Insurance and reinsurance broker Aon’s Impact Forecasting division has issued a preliminary estimate for first-quarter 2023 insured global catastrophe losses, putting the total at around US $15 billion and saying severe convective storms were the main driver.

Total economic losses from global natural disasters in Q1 of 2023 are estimated to reach at least $63 billion by Aon.

The devastating earthquake in Türkiye and Syria are the main contributor to economic losses, with approximately $39.1 billion of the bill falling to that event.

The economic loss tally from natural disasters is well above the average, when compared to the 21st Century baseline ($53 billion) and significantly higher than the median ($38 billion), Aon notes.

Global losses to private and public insurance entities of $15 billion are currently estimated, which is close to both the average and median of the last 10 years.


However, Aon warns that potential loss development will likely drive that insured loss figure higher as well.

In fact Aon cautions that “robust loss development” is expected to continue throughout the rest of the year from the natural disasters and weather catastrophes seen in Q1 2023.

As is typical, secondary perils drove the largest share of first-quarter insured catastrophe losses around the globe.

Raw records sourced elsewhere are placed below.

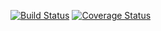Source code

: [![Build Status](https://travis-ci.com/JenkaCool/gtest.svg?branch=master)](https://travis-ci.com/JenkaCool/test)
[![Coverage Status](https://coveralls.io/repos/JenkaCool/test/badge.svg?branch=master)](https://coveralls.io/github/JenkaCool/test?branch=master)
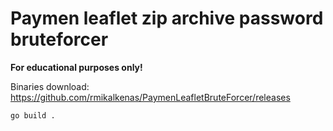 # Paymen leaflet zip archive password bruteforcer

**For educational purposes only!**

Binaries download: https://github.com/rmikalkenas/PaymenLeafletBruteForcer/releases

`go build .`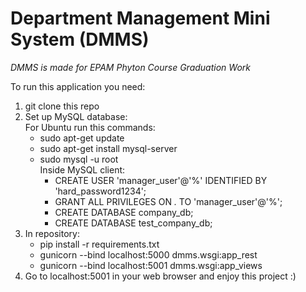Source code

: # Department Management Mini System (DMMS)

*DMMS is made for EPAM Phyton Course Graduation Work*

To run this application you need:
1. git clone this repo
2. Set up MySQL database:  
For Ubuntu run this commands:
   * sudo apt-get update
   * sudo apt-get install mysql-server
   * sudo mysql -u root  
   Inside MySQL client:
       * CREATE USER 'manager_user'@'%' IDENTIFIED BY 'hard_password1234';
       * GRANT ALL PRIVILEGES ON *.* TO 'manager_user'@'%';
       * CREATE DATABASE company_db;
       * CREATE DATABASE test_company_db;
3. In repository:
    * pip install -r requirements.txt
    * gunicorn --bind localhost:5000 dmms.wsgi:app_rest
    * gunicorn --bind localhost:5001 dmms.wsgi:app_views
4. Go to localhost:5001 in your web browser and enjoy this project :)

Events in the United States are estimated to have driven 58% of the insured losses and EMEA 25%.

A number of larger events occurred, including the earthquake in Türkiye and the outbreak of severe convective storm activity in the United States on March 1-3, each of which are expected to result in insured losses in excess of $3 billion, Aon said.

On the events in New Zealand, Aon estimates that the combined insured loss from the Auckland flooding and Cyclone Gabrielle are close to $2 billion.


Aon currently estimates that $5.4 billion of the insured losses are from US severe convective storm activity, a figure that could also rise as some of this activity is very recent.

European Windstorms meanwhile, had the least costly season since the winter season of 1995/1996, Aon also notes.

It’s worth also noting that broker BMS Group suggested the total insured losses for severe convective storms in Q1 could see significant development, with as much as $9.5 billion from that peril alone, which would significantly boost Aon’s figure if that development occurs.